トランプ氏、イランとの停戦を無期限延長!強硬姿勢から一転、協議継続へ
ドナルド・トランプ前大統領は21日、イランとの停戦を無期限に延長することを発表しました。これは、期限切れが迫っていたタイミングでの決定であり、両国が紛争終結に向けた和平交渉を継続できるよう配慮したものです。
停戦延長の背景とトランプ氏の発言
トランプ氏は、自身のSNS「トゥルース・ソーシャル」で、仲介役であるパキスタンから、イラン指導者らが統一した提案を取りまとめるまで攻撃を控えるよう要請があったことを明らかにしました。そして、イラン側が提案を提出し、協議が終了するまでイランとの停戦を延長すると表明しました。
これまで、イランの発電所などの民間インフラを爆撃すると繰り返し警告してきたトランプ氏ですが、今回もその警告を取り下げた形となりました。しかし、停戦延長の理由として「イラン政府は深刻な分裂状態にある。これは予想外のことではない」と述べ、故ハメネイ最高指導者を含むイランの指導者層に対する米国とイスラエルの暗殺を示唆しました。
イラン側の反応と米国の封鎖
一方、米国との交渉を主導するイランのガリバフ国会議長の顧問は、今回の停戦延長を「奇襲攻撃のための時間稼ぎの策略」だと強く非難しました。パキスタンのシャリフ首相は、トランプ氏が停戦延長要請を受け入れたことに謝意を表明しています。
トランプ氏はまた、米海軍によるイランの港湾および沿岸の封鎖を継続すると述べました。イラン指導部は、この封鎖を戦争行為だと非難しており、両国が今週パキスタンの首都イスラマバードでの第2回和平協議に交渉担当者を派遣するかどうかで、この封鎖が大きな争点となっていました。
強硬姿勢からの転換
今回の停戦延長発表の数時間前には、トランプ氏は米国がイランとの交渉で強い立場にあり、最終的には「素晴らしい合意」が得られると述べていました。また、まもなく期限が切れるイランとの停戦を延長する考えはないと発言していたことから、強硬姿勢から一転したことになります。
今後の和平交渉の行方、そして米国の封鎖がどのように展開していくのか、国際社会の注目が集まっています。

==*==

[指示]
課題文に出てくる国名をすべて挙げなさい。 このデータは課題文とは関係ありません。

記録データ
==*==

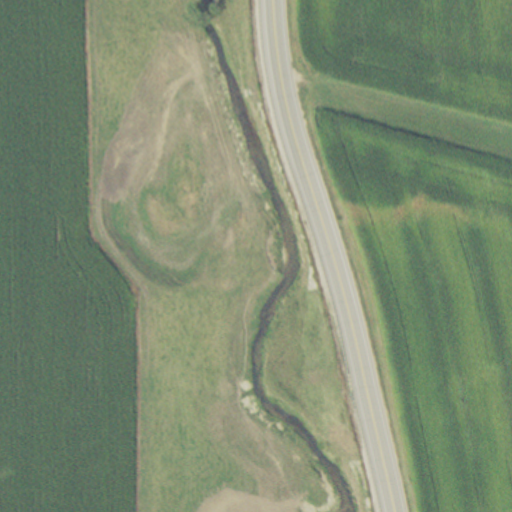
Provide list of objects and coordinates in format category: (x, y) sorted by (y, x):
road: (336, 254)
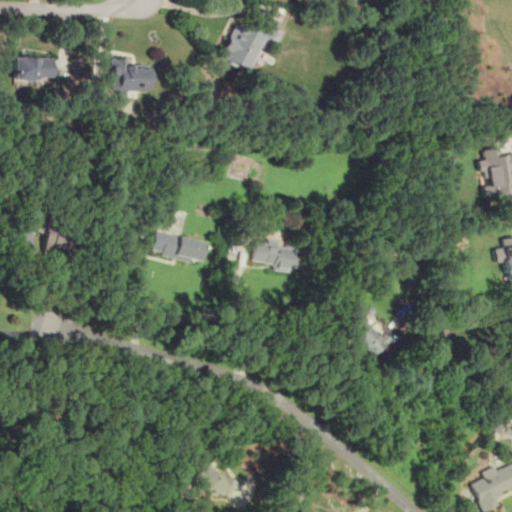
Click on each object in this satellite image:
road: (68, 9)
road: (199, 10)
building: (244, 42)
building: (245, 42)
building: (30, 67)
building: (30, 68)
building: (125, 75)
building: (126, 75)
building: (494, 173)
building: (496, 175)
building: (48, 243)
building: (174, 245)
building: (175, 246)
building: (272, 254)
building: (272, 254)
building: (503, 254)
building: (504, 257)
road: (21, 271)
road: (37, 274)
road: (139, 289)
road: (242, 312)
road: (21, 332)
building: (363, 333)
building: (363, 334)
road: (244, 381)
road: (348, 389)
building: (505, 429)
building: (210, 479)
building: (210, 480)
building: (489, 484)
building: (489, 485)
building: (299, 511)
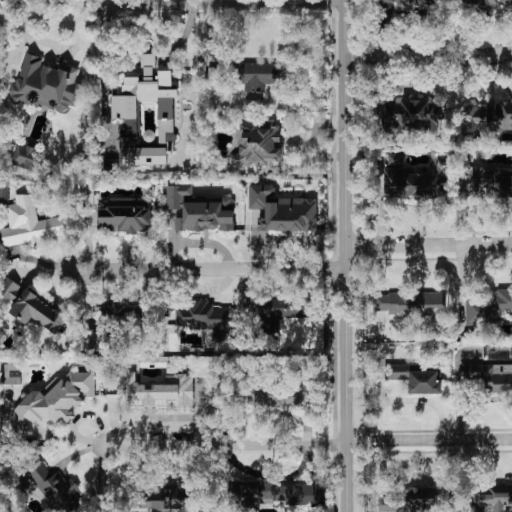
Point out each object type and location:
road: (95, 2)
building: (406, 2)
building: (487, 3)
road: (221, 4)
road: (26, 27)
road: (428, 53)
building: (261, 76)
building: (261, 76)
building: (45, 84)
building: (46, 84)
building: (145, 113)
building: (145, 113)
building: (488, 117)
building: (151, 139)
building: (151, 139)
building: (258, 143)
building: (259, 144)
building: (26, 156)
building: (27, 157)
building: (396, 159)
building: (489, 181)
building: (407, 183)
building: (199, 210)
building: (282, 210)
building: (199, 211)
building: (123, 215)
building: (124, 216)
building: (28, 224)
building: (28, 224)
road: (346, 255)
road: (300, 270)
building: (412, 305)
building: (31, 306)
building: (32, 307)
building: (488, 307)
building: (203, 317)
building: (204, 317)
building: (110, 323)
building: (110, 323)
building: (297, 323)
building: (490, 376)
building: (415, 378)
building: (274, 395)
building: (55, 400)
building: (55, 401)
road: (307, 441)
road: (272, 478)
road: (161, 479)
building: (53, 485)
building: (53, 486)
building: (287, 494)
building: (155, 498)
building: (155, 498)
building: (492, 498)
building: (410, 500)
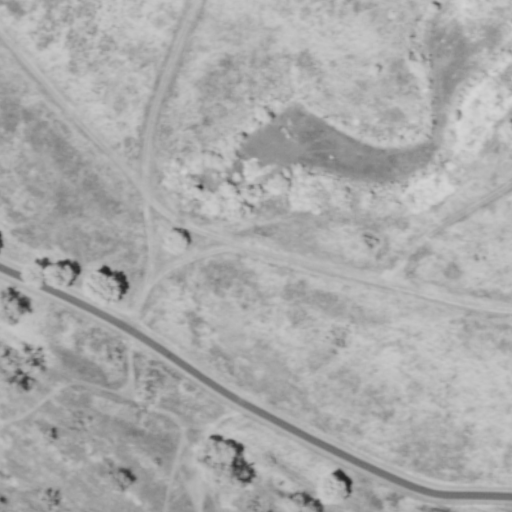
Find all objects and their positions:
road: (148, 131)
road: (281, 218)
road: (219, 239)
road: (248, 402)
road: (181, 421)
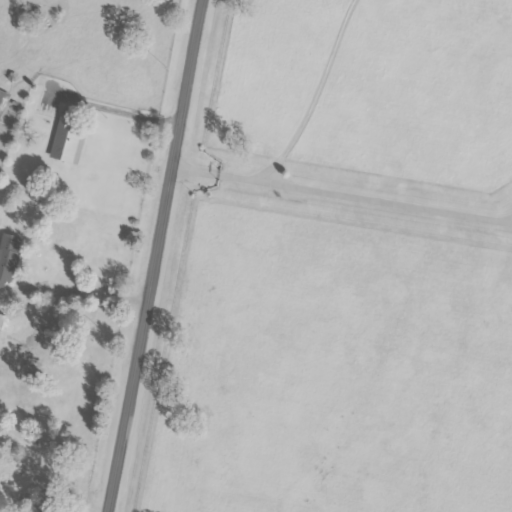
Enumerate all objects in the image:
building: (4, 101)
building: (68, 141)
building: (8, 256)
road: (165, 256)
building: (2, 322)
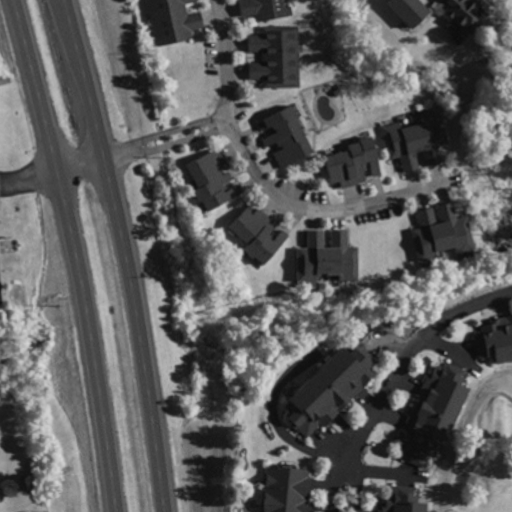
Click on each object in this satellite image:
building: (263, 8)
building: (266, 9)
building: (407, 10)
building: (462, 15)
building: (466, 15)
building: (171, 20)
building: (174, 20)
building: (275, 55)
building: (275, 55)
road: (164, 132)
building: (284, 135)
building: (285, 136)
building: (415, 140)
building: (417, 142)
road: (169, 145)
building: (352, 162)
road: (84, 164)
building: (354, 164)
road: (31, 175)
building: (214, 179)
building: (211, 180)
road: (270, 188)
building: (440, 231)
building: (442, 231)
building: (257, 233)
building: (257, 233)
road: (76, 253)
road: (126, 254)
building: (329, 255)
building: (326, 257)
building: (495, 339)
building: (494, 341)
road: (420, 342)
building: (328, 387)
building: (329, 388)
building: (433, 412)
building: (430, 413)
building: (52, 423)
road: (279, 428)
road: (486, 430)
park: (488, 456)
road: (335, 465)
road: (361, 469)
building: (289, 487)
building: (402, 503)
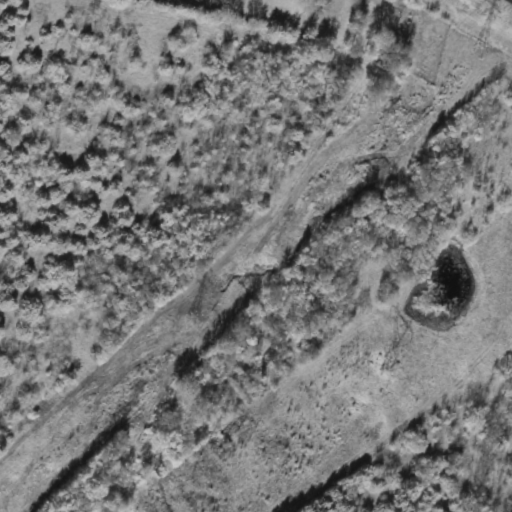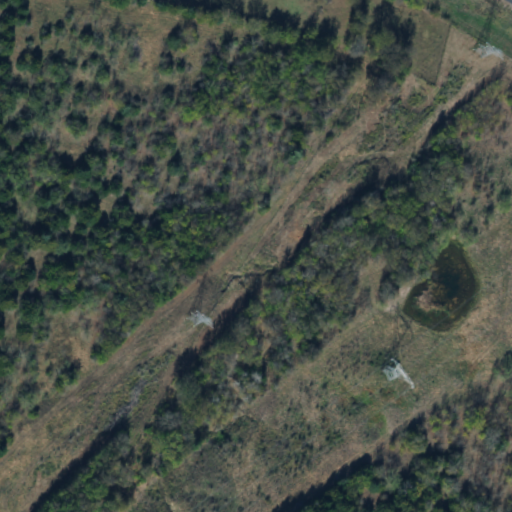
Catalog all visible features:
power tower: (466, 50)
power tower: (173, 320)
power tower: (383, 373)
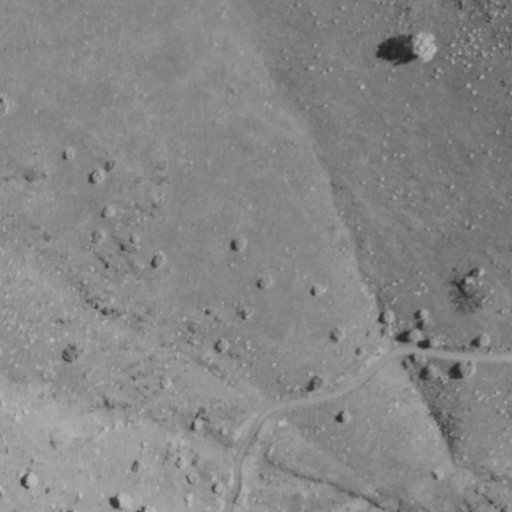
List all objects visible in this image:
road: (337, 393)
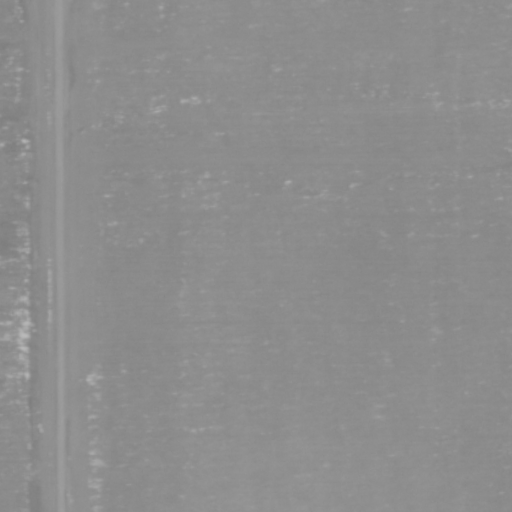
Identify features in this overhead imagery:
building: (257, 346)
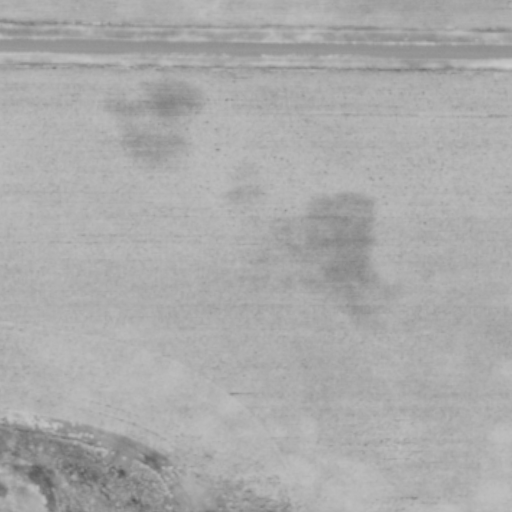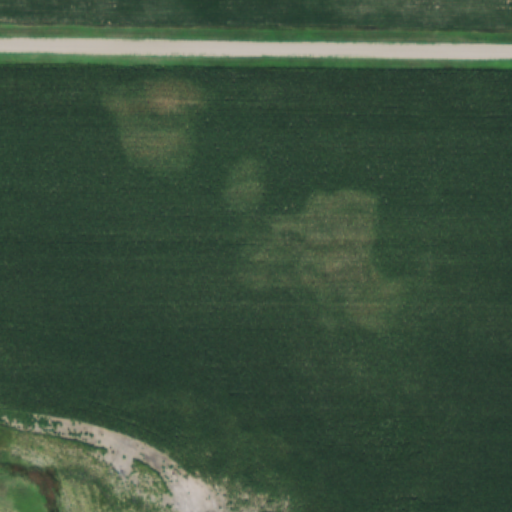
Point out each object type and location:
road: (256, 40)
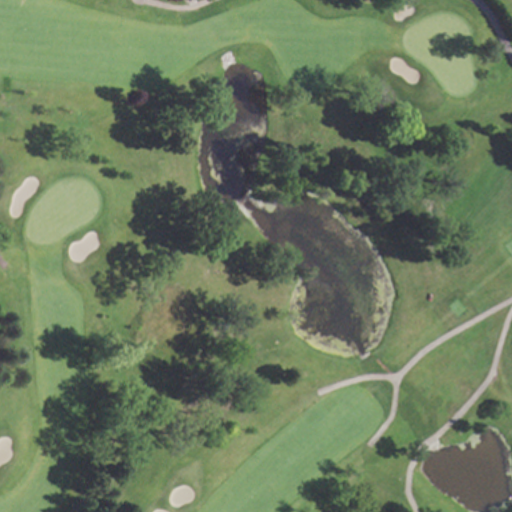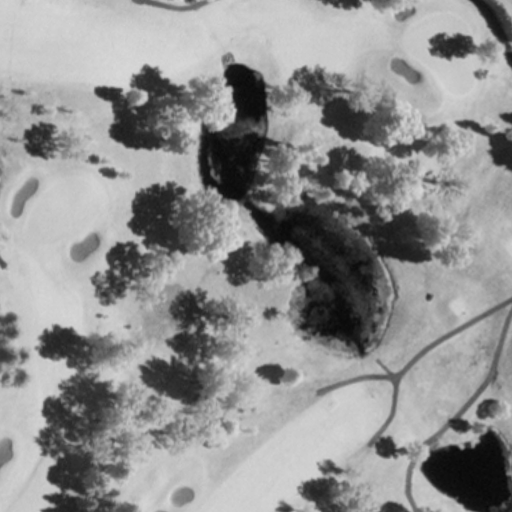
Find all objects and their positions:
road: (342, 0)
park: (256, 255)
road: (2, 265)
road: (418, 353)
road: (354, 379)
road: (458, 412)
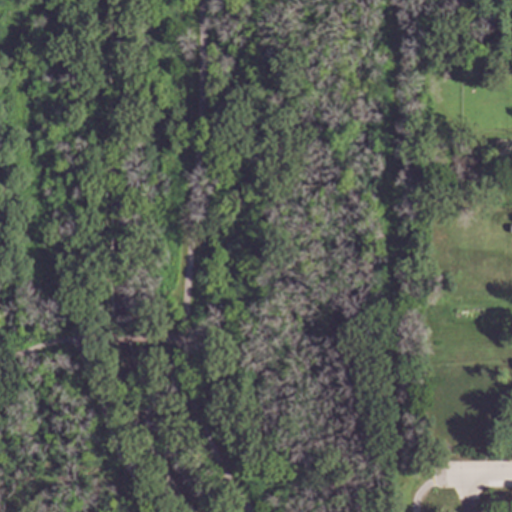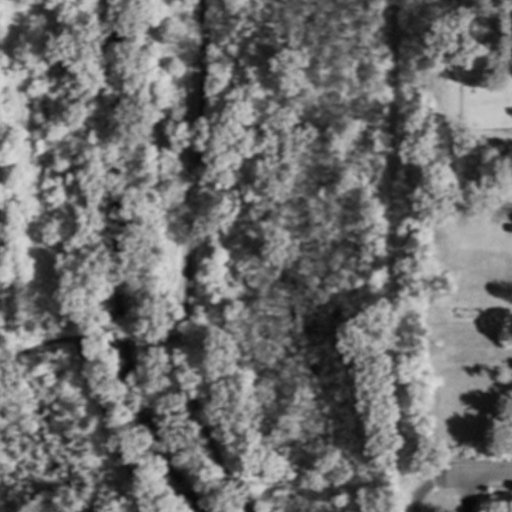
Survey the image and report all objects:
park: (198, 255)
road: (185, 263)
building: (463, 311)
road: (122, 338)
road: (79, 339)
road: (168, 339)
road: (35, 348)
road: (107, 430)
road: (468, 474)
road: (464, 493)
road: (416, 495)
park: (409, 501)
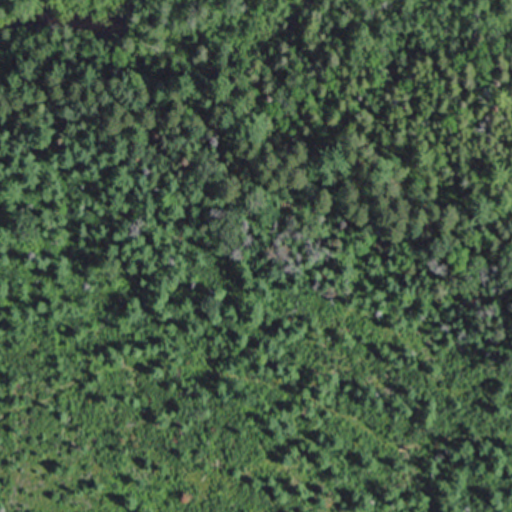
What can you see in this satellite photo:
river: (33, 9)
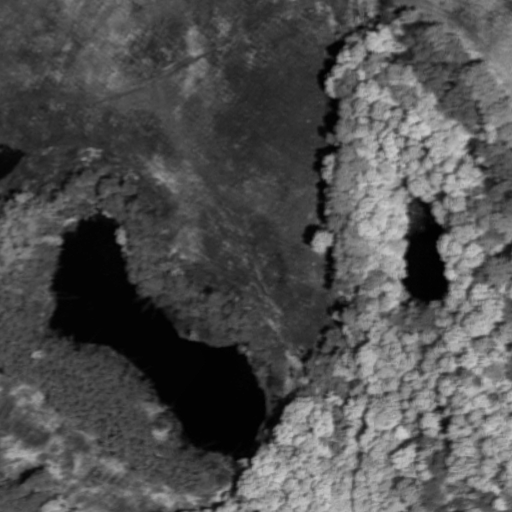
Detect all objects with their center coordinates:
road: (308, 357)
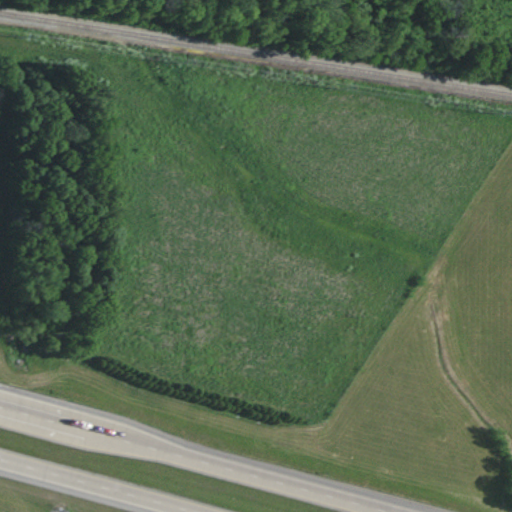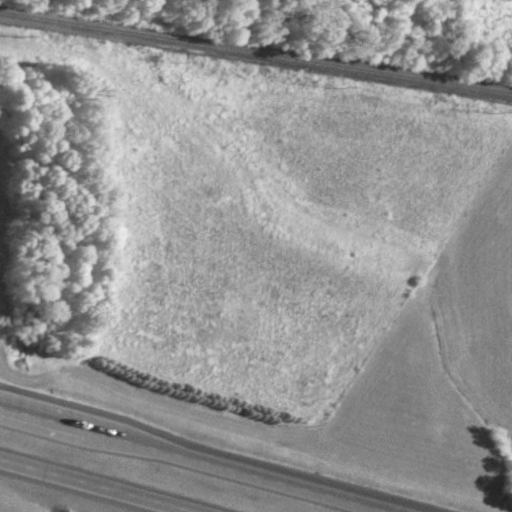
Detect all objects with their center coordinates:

==*==

[解答]
イラン、パキスタン、米国、イスラエル